Schools explain prayer policy

9/26/01 Kingsport Times News.

KINGSPORT - After a student protest last week to "have prayer in school," Kingsport City Schools released a statement Wednesday outlining "facts about prayer" in the school system. The statement notes that students are given a moment of silence each morning and may pray during that moment if they choose. "A student may also pray during school hours as long as a staff member does not participate in the prayer and class instruction is not disturbed,'' the release states.

The release also states that many students participate in activities such as Fellowship of Christian Athletes, Bible clubs and have area youth ministers eat lunch with them. "The decision to pray is entirely up to the individual student, as long as doing so does not interfere with the education of other students,'' states the release.

Dobyns-Bennett students stage walkout to protest prayer restrictions

By JOELLEN WEEDMAN KINGSPORT - About 25 Dobyns-Bennett High School students staged a walkout Thursday morning to protest prayer restrictions in school. "We are wanting prayer to be in schools because we feel we need it,'' said Stephanie Mullins, a D-B junior who helped coordinate the walkout.

Students left their classrooms and gathered in front of the Kingsport City Schools central office for about 20 minutes chanting, "We're on strike. We're standing for what's right,'' and singing "Amazing Grace.'' No prayer was said during the walkout. Donna Childress, Stephanie Mullins' mother, said the students are concerned about their nation and their school - particularly after last week's terrorist attacks in New York City and Washington, D.C. "(President) Bush even said this is a war against good and evil," Childress said. "If people don't want to pray, let them step aside."

Mullins said the students "just want to pray at school in the morning." "It's the most powerful weapon we have," said D-B student Meagan Smith. D-B principal Judd Porter said the school has a moment of silence every day during the morning announcements. "We have never missed a day,'' he said. "We've been doing it for years." Childress said a moment of silence is not the same as prayer. "A moment of silence ain't nothing," she said. Students also alleged that they had put up signs saying "God Bless America," and they were taken down.

"They told us we could not put up signs that say "God Bless America," said Smith. "We sing 'God Bless America." Porter said he did see "a couple signs" at the high school, but the administration did not take them down. "There were some signs in the building that said 'God Bless America," he said. "It made me a little uneasy, but given the circumstances I said let's let the students express themselves." He said if the signs were put up with tape they could have been taken down because it is against school policy to use tape to hang signs in the hallways. "Any sign put up with tape is taken down,'' he said.
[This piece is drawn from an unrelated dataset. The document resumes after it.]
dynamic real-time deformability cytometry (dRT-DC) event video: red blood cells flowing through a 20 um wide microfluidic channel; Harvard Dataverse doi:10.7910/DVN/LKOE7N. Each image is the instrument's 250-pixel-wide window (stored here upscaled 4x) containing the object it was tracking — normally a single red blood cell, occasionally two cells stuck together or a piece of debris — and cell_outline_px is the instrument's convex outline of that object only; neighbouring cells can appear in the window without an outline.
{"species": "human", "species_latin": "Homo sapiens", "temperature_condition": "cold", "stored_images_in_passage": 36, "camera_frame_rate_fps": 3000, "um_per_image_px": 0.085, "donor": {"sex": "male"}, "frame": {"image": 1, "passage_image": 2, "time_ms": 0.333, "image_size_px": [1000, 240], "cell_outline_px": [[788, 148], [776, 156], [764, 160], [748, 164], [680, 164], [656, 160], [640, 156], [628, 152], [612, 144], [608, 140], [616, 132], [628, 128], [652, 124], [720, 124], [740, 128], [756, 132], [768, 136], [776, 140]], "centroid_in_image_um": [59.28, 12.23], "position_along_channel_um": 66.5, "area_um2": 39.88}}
Porter also said there are groups that meet before and after school and during lunch - planned and spontaneous - that participate in Bible study and prayer.

"I have groups of kids who spontaneously gather and share a time of worship nearly every day," he said. After the protest the students' parents were called and students were sent home. Porter said the issue would be treated on the basis of insubordination and truancy. Those offenses are punishable by suspension, but KCS community relations coordinator Chad Hall said it is against school policy to discuss disciplinary actions taken against students. City Attorney Mike Billingsley arrived at the central office to meet with KCS Superintendent Nancy Vance shortly after the students left.

"We want to make sure we're in compliance with everything - this is a touchy issue," Hall said. During the protest, Childress told the students they could not be suspended. "They can't suspend you - it's freedom of speech," she told the group. "I don't think it's fair for them to be suspended," she said. "God will get them - you don't go against God." Punishing the students is not a matter of freedom of speech, Hall said. "We believe in freedom of speech, but we're also in the business of educating students," he said. "We don't want that to be hindered by disruptive students." He also said federal law about praying in school is not something Kingsport officials have control over. "It's not something we can just change," he said. "We can't enforce someone to have a certain type of prayer in school."

Porter said the administration has to follow those laws, as do students. "And there is something fundamentally wrong with sending a message to kids that it's OK to disobey a law because you disagree with it," he said. "We have to go by the law, and they have to go by the law - it's part of living in a democratic society."